Mais ainda: o esforço desenvolvido em 
público a favor da “causa” é um critério tão absoluto e definitivo de 
julgamento, que, uma vez atendido, dispensa o indivíduo de praticar na sua vida 
pessoal as próprias virtudes que o movimento diz representar. Alegar, por 
exemplo, que Karl Marx instaurou em casa a mais rígida discriminação de classe, 
excluindo da mesa da família o filho ilegítimo que tivera com a empregada, é 
considerado um “mero” argumentum ad hominem que nada prova contra o valor 
excelso da “causa” marxista. Do mesmo modo, o sr. Luiz Mott é louvado por seu 
combate em favor do casamento gay, embora se gabe de ter ido para a cama 
com mais de quinhentos homens, isto é, de não ter o mínimo respeito pela 
instituição do casamento, seja hetero, seja homo. Mutatis mutandis, as 
mais óbvias virtudes pessoais do adversário tornam-se irrelevantes ou 
desprezíveis em comparação com o fato de que ele está “do lado errado”. 

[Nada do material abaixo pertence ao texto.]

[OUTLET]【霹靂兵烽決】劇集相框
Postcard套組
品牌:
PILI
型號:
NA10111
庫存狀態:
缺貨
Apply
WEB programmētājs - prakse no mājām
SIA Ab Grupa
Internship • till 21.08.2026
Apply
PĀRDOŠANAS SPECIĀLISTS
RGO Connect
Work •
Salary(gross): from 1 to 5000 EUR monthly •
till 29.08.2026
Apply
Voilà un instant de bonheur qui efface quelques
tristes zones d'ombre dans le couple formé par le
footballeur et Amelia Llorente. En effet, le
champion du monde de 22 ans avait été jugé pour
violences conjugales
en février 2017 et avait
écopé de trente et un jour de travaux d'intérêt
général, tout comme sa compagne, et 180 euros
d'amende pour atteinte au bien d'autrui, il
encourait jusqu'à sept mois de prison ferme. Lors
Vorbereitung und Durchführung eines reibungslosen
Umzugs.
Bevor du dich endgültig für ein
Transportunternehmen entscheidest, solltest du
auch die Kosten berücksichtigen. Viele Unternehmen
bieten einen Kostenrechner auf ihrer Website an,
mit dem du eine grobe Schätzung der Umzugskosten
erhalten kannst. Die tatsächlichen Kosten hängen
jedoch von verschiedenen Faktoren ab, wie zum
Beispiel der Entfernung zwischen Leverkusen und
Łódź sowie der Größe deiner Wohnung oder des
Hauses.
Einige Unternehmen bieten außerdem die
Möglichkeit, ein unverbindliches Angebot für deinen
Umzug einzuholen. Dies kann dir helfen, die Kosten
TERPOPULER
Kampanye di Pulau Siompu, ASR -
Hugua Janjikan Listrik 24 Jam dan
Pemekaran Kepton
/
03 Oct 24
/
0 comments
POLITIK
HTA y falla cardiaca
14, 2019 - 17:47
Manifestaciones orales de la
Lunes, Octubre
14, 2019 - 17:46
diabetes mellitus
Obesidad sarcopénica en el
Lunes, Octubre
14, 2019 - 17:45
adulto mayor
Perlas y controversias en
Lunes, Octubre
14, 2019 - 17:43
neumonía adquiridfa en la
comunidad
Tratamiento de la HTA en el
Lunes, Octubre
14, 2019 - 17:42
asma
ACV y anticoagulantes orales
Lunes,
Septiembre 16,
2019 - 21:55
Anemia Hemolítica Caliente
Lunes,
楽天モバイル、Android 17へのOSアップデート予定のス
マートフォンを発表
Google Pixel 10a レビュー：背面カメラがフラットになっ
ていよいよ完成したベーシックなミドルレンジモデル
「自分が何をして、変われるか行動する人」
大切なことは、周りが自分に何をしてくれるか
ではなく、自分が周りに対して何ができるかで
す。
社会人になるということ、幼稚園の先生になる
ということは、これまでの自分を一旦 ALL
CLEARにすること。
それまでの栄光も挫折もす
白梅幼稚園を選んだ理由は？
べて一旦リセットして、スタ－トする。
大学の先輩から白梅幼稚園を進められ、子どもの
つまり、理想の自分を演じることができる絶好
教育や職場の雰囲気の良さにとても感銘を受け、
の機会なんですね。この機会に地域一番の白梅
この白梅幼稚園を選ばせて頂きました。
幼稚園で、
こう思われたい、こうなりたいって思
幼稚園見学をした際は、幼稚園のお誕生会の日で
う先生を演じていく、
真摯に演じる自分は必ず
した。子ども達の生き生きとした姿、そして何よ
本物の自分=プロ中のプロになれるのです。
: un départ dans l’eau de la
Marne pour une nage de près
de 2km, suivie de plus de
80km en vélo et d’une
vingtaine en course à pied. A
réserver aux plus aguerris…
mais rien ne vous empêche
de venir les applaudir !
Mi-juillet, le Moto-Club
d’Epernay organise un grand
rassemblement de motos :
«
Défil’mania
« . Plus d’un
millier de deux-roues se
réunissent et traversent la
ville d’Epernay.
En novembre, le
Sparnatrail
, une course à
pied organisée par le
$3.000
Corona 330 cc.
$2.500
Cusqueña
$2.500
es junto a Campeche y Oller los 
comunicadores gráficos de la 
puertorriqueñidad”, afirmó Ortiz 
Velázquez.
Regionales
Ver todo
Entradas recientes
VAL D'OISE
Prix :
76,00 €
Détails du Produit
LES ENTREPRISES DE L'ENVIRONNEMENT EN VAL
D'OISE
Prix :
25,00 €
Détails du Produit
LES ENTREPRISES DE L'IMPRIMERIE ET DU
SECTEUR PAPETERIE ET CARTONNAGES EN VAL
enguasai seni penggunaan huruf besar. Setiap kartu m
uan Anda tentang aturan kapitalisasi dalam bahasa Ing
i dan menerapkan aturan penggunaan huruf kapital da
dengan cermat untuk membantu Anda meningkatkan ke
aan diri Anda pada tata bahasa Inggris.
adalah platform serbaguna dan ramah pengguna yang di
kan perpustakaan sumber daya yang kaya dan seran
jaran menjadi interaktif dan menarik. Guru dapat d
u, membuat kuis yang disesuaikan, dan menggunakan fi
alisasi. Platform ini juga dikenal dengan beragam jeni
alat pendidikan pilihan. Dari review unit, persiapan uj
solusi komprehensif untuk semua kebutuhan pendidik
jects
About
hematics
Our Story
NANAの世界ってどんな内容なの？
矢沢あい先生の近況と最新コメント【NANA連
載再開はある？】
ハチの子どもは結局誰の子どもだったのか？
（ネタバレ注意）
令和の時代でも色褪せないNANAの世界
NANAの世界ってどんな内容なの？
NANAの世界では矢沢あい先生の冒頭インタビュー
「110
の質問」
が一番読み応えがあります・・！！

Moralmente falando, Francisco Franco, Charles de Gaule ou Humberto Castelo 
Branco, homens de uma idoneidade pessoal exemplar, foram infinitamente 
superiores a Fidel Castro ou Che Guevara, assassinos em série de seus próprios 
amigos, isto para não falar de Mao Dzedong, estuprador compulsivo. Mas qual 
comunista admitiria enxergar nesse detalhe um sinal, mesmo longínquo, de que a 
nobreza da causa que defende talvez não seja tão absoluta quanto lhe parece? 
Mesmo as virtudes dos mártires e dos santos nada significam, em comparação com 
um alto cargo no Partido.
Quando digo que esse fenômeno traduz a sacralização 
do contingente e do provisório, não estou fazendo figura de linguagem. Mircea 
Eliade, e na esteira dele praticamente todos os historiadores da religião, 
definem o “sagrado” como tudo aquilo a que se atribui um valor último, uma 
autoridade julgadora soberana e insuperável, imune, por sua vez, a todo 
julgamento. Na medida em que tomam a adesão ou rejeição à sua causa como 
critério derradeiro e irrecorrível de julgamento das condutas humanas, os 
movimentos a que me referi acima se tornam caricaturas grotescas da religião e 
da moralidade, e por sua simples existência já produzem a degradação moral da 
espécie humana ao nível da simples criminalidade politicamente oportuna.